Typography includes everything from font type to line spacing and point size. The correct font can bring a design to life, so it is an important aspect of design that should not be ignored.
Why Should I Care?
Advertisers often use eye-catching fonts to grab consumers’ attention. This can be effective, but also must be done the right way. If you throw together a bunch of different typefaces without any direction your company may come off as unprofessional or unorganized.
Working with fonts takes technique and purpose, and the use of typefaces can make or break a design. Not just any font type can be used for any design.
Since we are preaching to you about how important typography is, we thought we should back up those comments with some tips to help you out in your future designing endeavors. Below are a few basic guidelines to follow when working with fonts:
Consistency and simplicity are key– No need to go crazy with font styles. Keep it simple. Two fonts per piece is the general rule of thumb (don’t worry the logo can be a different font and it won’t count as part of the two. Use the same fonts across all your pieces. from website to brochure, the fonts should be the same to create brand continuity for readers. Even go so far as using the same treatment and sizes throughout your pieces, consistency looks professional and organized, naturally building a visual hierarchy sure to please the eyes of your readers.

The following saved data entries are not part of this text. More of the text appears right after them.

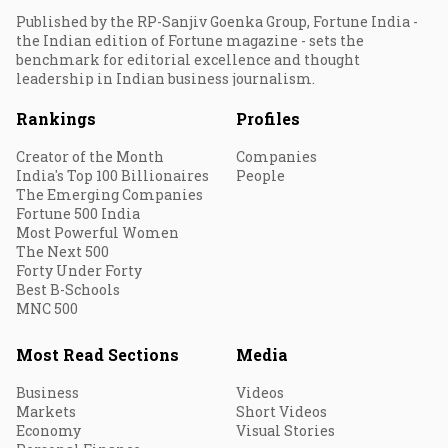
Published by the RP-Sanjiv Goenka Group, Fortune India -
the Indian edition of Fortune magazine - sets the
benchmark for editorial excellence and thought
leadership in Indian business journalism.
Rankings
Profiles
Creator of the Month
Companies
India's Top 100 Billionaires
People
The Emerging Companies
Fortune 500 India
Most Powerful Women
The Next 500
Forty Under Forty
Best B-Schools
MNC 500
Most Read Sections
Media
Business
Videos
Markets
Short Videos
Economy
Visual Stories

Two different fonts add interest- When choosing the perfect two fonts for your piece consider two that don’t match but go together. Usually a serif and san-serif pair well. Also consider using only one script or display font and pairing it with a more traditional font. If the entire piece must be one font only try to find a font with lots of different stylesto allow options for adding interest and emphasis.
Select the proper font for the job- While script and display fonts may be beautiful on invitations and certificates the two are hard to read in large blocks of text. Sans serif font types are best for large amounts of text the web; serif fonts are best for large amounts of printed text. Consider using a san-serif for very small text, the clean lines of the font family make it easier to read.

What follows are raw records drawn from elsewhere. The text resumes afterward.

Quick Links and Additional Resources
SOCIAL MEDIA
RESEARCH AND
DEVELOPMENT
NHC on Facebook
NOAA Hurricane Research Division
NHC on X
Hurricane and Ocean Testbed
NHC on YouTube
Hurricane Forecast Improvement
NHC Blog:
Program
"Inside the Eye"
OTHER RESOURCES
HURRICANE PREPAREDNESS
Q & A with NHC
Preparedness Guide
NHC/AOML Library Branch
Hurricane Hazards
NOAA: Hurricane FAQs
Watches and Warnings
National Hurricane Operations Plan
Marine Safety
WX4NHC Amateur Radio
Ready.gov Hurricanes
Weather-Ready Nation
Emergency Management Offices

If everything is bold, nothing is bold- use bold for emphasis and organization NOT everything on the page. If the text on the page is hard to read make it bigger, reserve bold for important content.
Fonts convey personality- Be sure to choose a font that mirrors the personality and tonality of your business or marketing piece. The financial industry tends to use serif fonts in logos while more less formal businesses may use a san-serif. Though serif and san-serif fonts may feel formal or playful based on the shapes of the letters. A word of caution: Comic Sans and Papyrus are not professional fonts and are generally booed by designers, there are few scenarios when they should be used.